Set exercise: Rewrite every line of the rows below as a Markdown table with two columns, "No." for the line number and "Line" for the line itself, omitting blank lines.

# # # #

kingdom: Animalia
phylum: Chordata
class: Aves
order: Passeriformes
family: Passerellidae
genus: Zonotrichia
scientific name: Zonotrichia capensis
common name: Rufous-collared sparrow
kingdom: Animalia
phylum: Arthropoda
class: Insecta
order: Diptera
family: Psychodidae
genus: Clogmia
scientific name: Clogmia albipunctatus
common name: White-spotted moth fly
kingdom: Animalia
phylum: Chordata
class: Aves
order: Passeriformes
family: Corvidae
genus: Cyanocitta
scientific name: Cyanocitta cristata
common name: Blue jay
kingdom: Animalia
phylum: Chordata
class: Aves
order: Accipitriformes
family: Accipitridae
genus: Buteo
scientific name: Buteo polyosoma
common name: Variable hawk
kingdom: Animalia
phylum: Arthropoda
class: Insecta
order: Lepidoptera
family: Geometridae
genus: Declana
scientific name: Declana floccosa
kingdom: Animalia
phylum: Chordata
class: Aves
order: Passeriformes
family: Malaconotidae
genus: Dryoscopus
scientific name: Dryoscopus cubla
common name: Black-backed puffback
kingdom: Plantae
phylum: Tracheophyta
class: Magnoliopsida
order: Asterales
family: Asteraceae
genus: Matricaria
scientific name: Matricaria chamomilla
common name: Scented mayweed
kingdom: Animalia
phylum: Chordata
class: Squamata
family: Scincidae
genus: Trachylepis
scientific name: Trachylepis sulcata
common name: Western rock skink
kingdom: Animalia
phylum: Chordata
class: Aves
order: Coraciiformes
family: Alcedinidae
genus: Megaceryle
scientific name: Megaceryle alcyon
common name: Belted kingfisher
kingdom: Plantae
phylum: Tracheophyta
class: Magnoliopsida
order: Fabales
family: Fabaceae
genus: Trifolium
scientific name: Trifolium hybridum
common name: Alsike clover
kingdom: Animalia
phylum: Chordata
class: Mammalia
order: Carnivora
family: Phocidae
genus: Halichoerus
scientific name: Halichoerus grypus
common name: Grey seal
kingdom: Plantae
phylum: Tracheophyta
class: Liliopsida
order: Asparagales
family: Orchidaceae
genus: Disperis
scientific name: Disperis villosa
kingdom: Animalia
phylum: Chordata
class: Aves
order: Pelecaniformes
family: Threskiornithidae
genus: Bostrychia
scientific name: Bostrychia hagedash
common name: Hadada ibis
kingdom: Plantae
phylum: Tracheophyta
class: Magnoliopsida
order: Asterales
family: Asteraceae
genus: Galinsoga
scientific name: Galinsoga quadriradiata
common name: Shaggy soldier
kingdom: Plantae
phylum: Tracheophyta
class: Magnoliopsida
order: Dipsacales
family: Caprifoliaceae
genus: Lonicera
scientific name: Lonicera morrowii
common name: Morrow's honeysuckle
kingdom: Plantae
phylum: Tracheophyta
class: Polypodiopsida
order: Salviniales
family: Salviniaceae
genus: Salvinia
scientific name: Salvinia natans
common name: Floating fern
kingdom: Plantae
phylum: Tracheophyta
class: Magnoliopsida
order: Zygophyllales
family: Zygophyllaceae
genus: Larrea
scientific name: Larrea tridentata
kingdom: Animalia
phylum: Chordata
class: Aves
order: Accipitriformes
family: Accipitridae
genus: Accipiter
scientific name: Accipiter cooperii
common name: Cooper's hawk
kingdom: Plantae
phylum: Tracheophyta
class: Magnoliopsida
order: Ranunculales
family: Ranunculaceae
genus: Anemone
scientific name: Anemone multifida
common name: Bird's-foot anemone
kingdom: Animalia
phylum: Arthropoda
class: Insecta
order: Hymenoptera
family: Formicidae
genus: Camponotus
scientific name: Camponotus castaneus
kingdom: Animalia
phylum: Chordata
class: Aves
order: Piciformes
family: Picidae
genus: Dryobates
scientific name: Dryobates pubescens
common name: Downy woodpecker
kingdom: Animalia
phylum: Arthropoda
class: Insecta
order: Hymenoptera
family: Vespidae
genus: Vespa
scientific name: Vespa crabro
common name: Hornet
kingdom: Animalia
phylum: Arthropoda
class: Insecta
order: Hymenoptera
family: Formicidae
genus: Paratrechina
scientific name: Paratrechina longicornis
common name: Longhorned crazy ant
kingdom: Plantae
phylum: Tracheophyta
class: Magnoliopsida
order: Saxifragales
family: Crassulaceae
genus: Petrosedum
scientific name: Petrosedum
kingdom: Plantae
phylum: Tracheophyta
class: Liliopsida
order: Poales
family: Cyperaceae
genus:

# # # #

In response:
| No. | Line |
|---|---|
| 1 | kingdom: Animalia |
| 2 | phylum: Chordata |
| 3 | class: Aves |
| 4 | order: Passeriformes |
| 5 | family: Passerellidae |
| 6 | genus: Zonotrichia |
| 7 | scientific name: Zonotrichia capensis |
| 8 | common name: Rufous-collared sparrow |
| 9 | kingdom: Animalia |
| 10 | phylum: Arthropoda |
| 11 | class: Insecta |
| 12 | order: Diptera |
| 13 | family: Psychodidae |
| 14 | genus: Clogmia |
| 15 | scientific name: Clogmia albipunctatus |
| 16 | common name: White-spotted moth fly |
| 17 | kingdom: Animalia |
| 18 | phylum: Chordata |
| 19 | class: Aves |
| 20 | order: Passeriformes |
| 21 | family: Corvidae |
| 22 | genus: Cyanocitta |
| 23 | scientific name: Cyanocitta cristata |
| 24 | common name: Blue jay |
| 25 | kingdom: Animalia |
| 26 | phylum: Chordata |
| 27 | class: Aves |
| 28 | order: Accipitriformes |
| 29 | family: Accipitridae |
| 30 | genus: Buteo |
| 31 | scientific name: Buteo polyosoma |
| 32 | common name: Variable hawk |
| 33 | kingdom: Animalia |
| 34 | phylum: Arthropoda |
| 35 | class: Insecta |
| 36 | order: Lepidoptera |
| 37 | family: Geometridae |
| 38 | genus: Declana |
| 39 | scientific name: Declana floccosa |
| 40 | kingdom: Animalia |
| 41 | phylum: Chordata |
| 42 | class: Aves |
| 43 | order: Passeriformes |
| 44 | family: Malaconotidae |
| 45 | genus: Dryoscopus |
| 46 | scientific name: Dryoscopus cubla |
| 47 | common name: Black-backed puffback |
| 48 | kingdom: Plantae |
| 49 | phylum: Tracheophyta |
| 50 | class: Magnoliopsida |
| 51 | order: Asterales |
| 52 | family: Asteraceae |
| 53 | genus: Matricaria |
| 54 | scientific name: Matricaria chamomilla |
| 55 | common name: Scented mayweed |
| 56 | kingdom: Animalia |
| 57 | phylum: Chordata |
| 58 | class: Squamata |
| 59 | family: Scincidae |
| 60 | genus: Trachylepis |
| 61 | scientific name: Trachylepis sulcata |
| 62 | common name: Western rock skink |
| 63 | kingdom: Animalia |
| 64 | phylum: Chordata |
| 65 | class: Aves |
| 66 | order: Coraciiformes |
| 67 | family: Alcedinidae |
| 68 | genus: Megaceryle |
| 69 | scientific name: Megaceryle alcyon |
| 70 | common name: Belted kingfisher |
| 71 | kingdom: Plantae |
| 72 | phylum: Tracheophyta |
| 73 | class: Magnoliopsida |
| 74 | order: Fabales |
| 75 | family: Fabaceae |
| 76 | genus: Trifolium |
| 77 | scientific name: Trifolium hybridum |
| 78 | common name: Alsike clover |
| 79 | kingdom: Animalia |
| 80 | phylum: Chordata |
| 81 | class: Mammalia |
| 82 | order: Carnivora |
| 83 | family: Phocidae |
| 84 | genus: Halichoerus |
| 85 | scientific name: Halichoerus grypus |
| 86 | common name: Grey seal |
| 87 | kingdom: Plantae |
| 88 | phylum: Tracheophyta |
| 89 | class: Liliopsida |
| 90 | order: Asparagales |
| 91 | family: Orchidaceae |
| 92 | genus: Disperis |
| 93 | scientific name: Disperis villosa |
| 94 | kingdom: Animalia |
| 95 | phylum: Chordata |
| 96 | class: Aves |
| 97 | order: Pelecaniformes |
| 98 | family: Threskiornithidae |
| 99 | genus: Bostrychia |
| 100 | scientific name: Bostrychia hagedash |
| 101 | common name: Hadada ibis |
| 102 | kingdom: Plantae |
| 103 | phylum: Tracheophyta |
| 104 | class: Magnoliopsida |
| 105 | order: Asterales |
| 106 | family: Asteraceae |
| 107 | genus: Galinsoga |
| 108 | scientific name: Galinsoga quadriradiata |
| 109 | common name: Shaggy soldier |
| 110 | kingdom: Plantae |
| 111 | phylum: Tracheophyta |
| 112 | class: Magnoliopsida |
| 113 | order: Dipsacales |
| 114 | family: Caprifoliaceae |
| 115 | genus: Lonicera |
| 116 | scientific name: Lonicera morrowii |
| 117 | common name: Morrow's honeysuckle |
| 118 | kingdom: Plantae |
| 119 | phylum: Tracheophyta |
| 120 | class: Polypodiopsida |
| 121 | order: Salviniales |
| 122 | family: Salviniaceae |
| 123 | genus: Salvinia |
| 124 | scientific name: Salvinia natans |
| 125 | common name: Floating fern |
| 126 | kingdom: Plantae |
| 127 | phylum: Tracheophyta |
| 128 | class: Magnoliopsida |
| 129 | order: Zygophyllales |
| 130 | family: Zygophyllaceae |
| 131 | genus: Larrea |
| 132 | scientific name: Larrea tridentata |
| 133 | kingdom: Animalia |
| 134 | phylum: Chordata |
| 135 | class: Aves |
| 136 | order: Accipitriformes |
| 137 | family: Accipitridae |
| 138 | genus: Accipiter |
| 139 | scientific name: Accipiter cooperii |
| 140 | common name: Cooper's hawk |
| 141 | kingdom: Plantae |
| 142 | phylum: Tracheophyta |
| 143 | class: Magnoliopsida |
| 144 | order: Ranunculales |
| 145 | family: Ranunculaceae |
| 146 | genus: Anemone |
| 147 | scientific name: Anemone multifida |
| 148 | common name: Bird's-foot anemone |
| 149 | kingdom: Animalia |
| 150 | phylum: Arthropoda |
| 151 | class: Insecta |
| 152 | order: Hymenoptera |
| 153 | family: Formicidae |
| 154 | genus: Camponotus |
| 155 | scientific name: Camponotus castaneus |
| 156 | kingdom: Animalia |
| 157 | phylum: Chordata |
| 158 | class: Aves |
| 159 | order: Piciformes |
| 160 | family: Picidae |
| 161 | genus: Dryobates |
| 162 | scientific name: Dryobates pubescens |
| 163 | common name: Downy woodpecker |
| 164 | kingdom: Animalia |
| 165 | phylum: Arthropoda |
| 166 | class: Insecta |
| 167 | order: Hymenoptera |
| 168 | family: Vespidae |
| 169 | genus: Vespa |
| 170 | scientific name: Vespa crabro |
| 171 | common name: Hornet |
| 172 | kingdom: Animalia |
| 173 | phylum: Arthropoda |
| 174 | class: Insecta |
| 175 | order: Hymenoptera |
| 176 | family: Formicidae |
| 177 | genus: Paratrechina |
| 178 | scientific name: Paratrechina longicornis |
| 179 | common name: Longhorned crazy ant |
| 180 | kingdom: Plantae |
| 181 | phylum: Tracheophyta |
| 182 | class: Magnoliopsida |
| 183 | order: Saxifragales |
| 184 | family: Crassulaceae |
| 185 | genus: Petrosedum |
| 186 | scientific name: Petrosedum |
| 187 | kingdom: Plantae |
| 188 | phylum: Tracheophyta |
| 189 | class: Liliopsida |
| 190 | order: Poales |
| 191 | family: Cyperaceae |
| 192 | genus: |